The need for such an embrace was advocated by the Master of the Rolls in his speech at the International Dispute Week earlier this year, who expressed the view that "dispute resolution will not be sustainable if it adheres to its analogue roots and shuns the digital environment". He suggested that changes to our justice system will be needed as "the facts to be found and the way fact finding is undertaken will be quite different in a digital age". It is clearly the will of the English courts to ensure that England and Wales remains the jurisdiction of choice for bringing litigation in the digital era.
Crypto assets and cryptocurrencies are becoming commonplace in society, with the courts seeing more litigants seeking redress for wrongs relating to them. As with any advancements in technology, the legal system must do what it can to ensure that it is nimble enough to advance with the times and provide the new legal tools and protections required to keep pace with a constantly evolving technological environment. As was touched on in a previous Fraud Insights article, the English courts have done much to develop the law to assist the victims of crypto related frauds. Permitting service by way of an NFT is a clear signal that there will be more such developments to come.
The facts
Mr D'Aloia is the founder of Microgame, a successful online gambling company based in Italy. In June of 2022 Mr D'Aloia became the subject of an alleged fraudulent misappropriation of his cryptocurrency by Persons Unknown.

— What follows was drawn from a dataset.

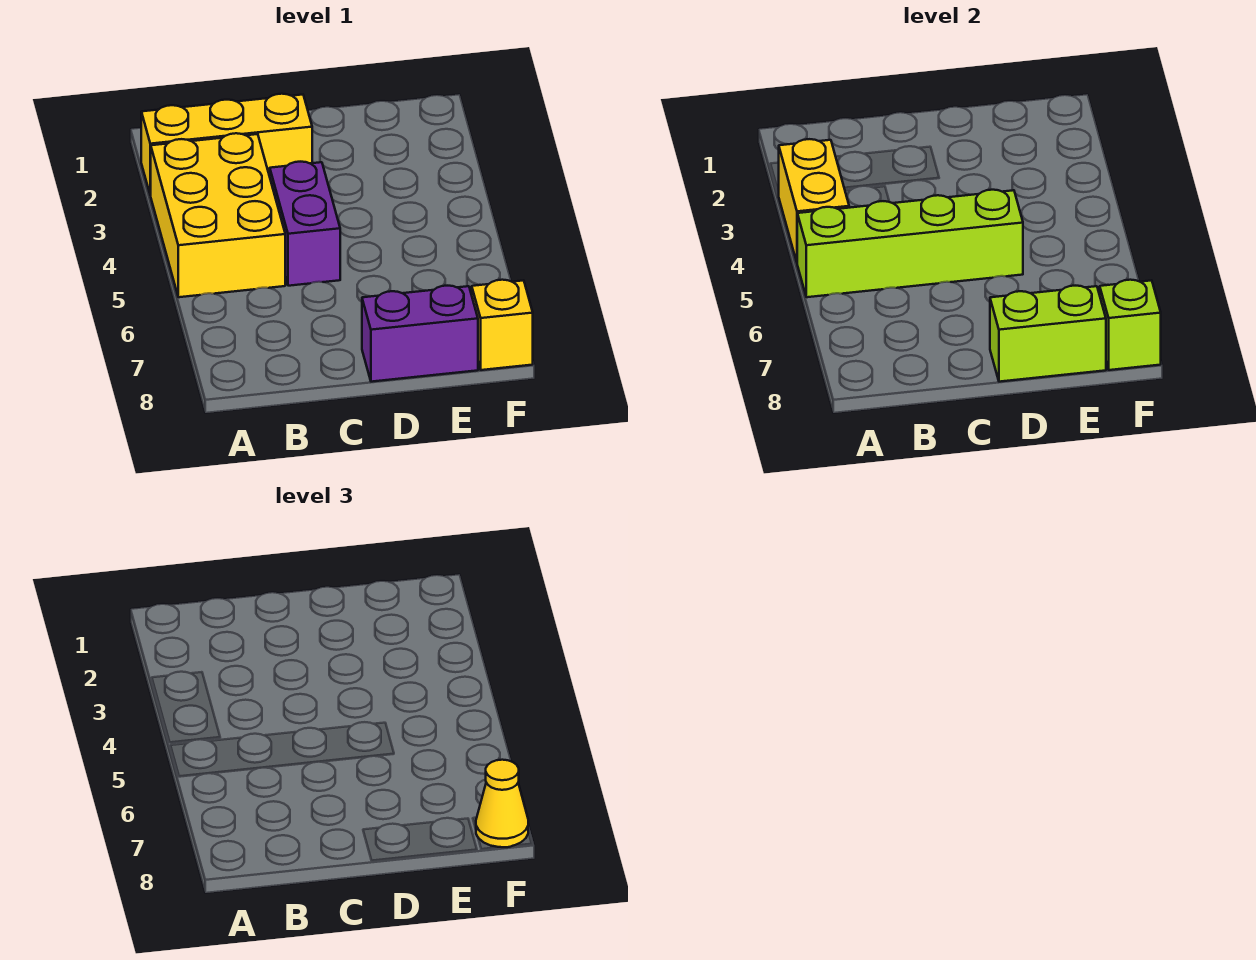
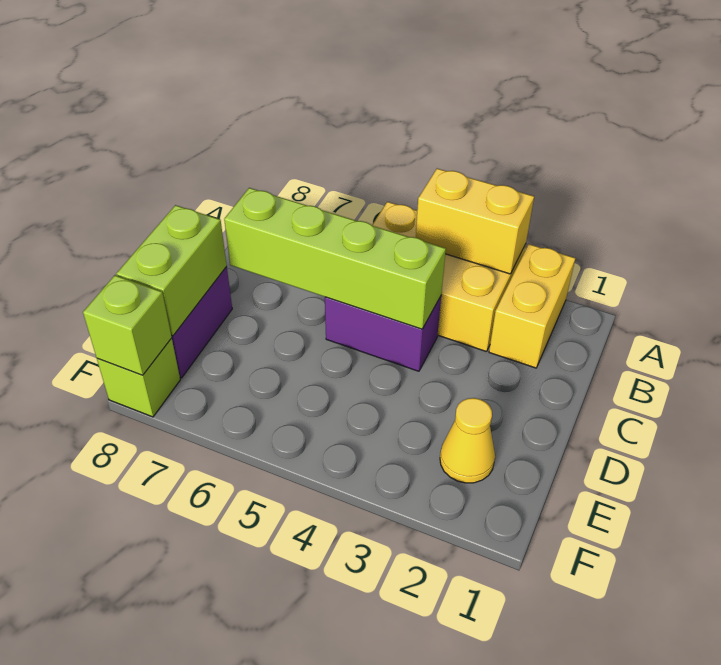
yellow brick A2:C2 level 1 -> yellow brick A2:B2 level 1
lime brick A5:D5 level 2 -> lime brick C4:C7 level 2
yellow brick F8 level 1 -> lime brick F8 level 1
yellow cone F8 level 3 -> yellow cone E2 level 1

Mr D'Aloia alleged that Persons Unknown established a bogus brokerage to encourage investors to deposit cryptocurrency into particular wallets so that trades could be placed with it. Mr D'Aloia sought an interim proprietary injunction to seek to preserve, and ultimately recover the same. He argued that the crypto exchanges held his cryptocurrency as constructive trustees.
The order
Mr Justice Trower ordered that, given the identity of the alleged fraudsters was otherwise undiscoverable, the court documents could be served by airdropping an NFT into the wallets to which Mr D'Aloia had deposited his cryptocurrency. The intention behind this method of service is that the NFT contains a link which will direct the recipient to a website with the papers, and notify the claimant that they have been accessed.

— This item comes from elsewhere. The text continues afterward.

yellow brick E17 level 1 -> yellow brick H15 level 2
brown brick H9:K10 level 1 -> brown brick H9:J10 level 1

Separately, the Court recognised that there was a good arguable case that the cryptocurrency was being held by the exchanges on constructive trust. This is significant as the exchanges risk being held liable for breach of trust if they fail to ringfence the cryptocurrency.
The implications
The High Court has broadened what would constitute 'Alternative Service' for the purposes of CPR 6.15, thereby providing the victims of crypto fraud a means of serving proceedings against persons unknown. While it remains to be seen whether service of this kind will serve the intended purpose in practice or whether it will bring the victim any closer to recovery, it is clear that the High Court will do what it can to enable claimants to find novel solutions in the digital environment.
The High Court's findings in relation to constructive trusts are an encouraging sign for victims as well as the crypto space more generally. Much like the changes seen to banking procedures following the fallout from authorised push payment litigation, we suspect crypto exchanges will be similarly incentivised to invest in their internal systems and compliance infrastructure to prevent frauds from happening from the outset. These changes will give consumers more confidence in the platforms while limiting crypto exchanges' exposure to litigation.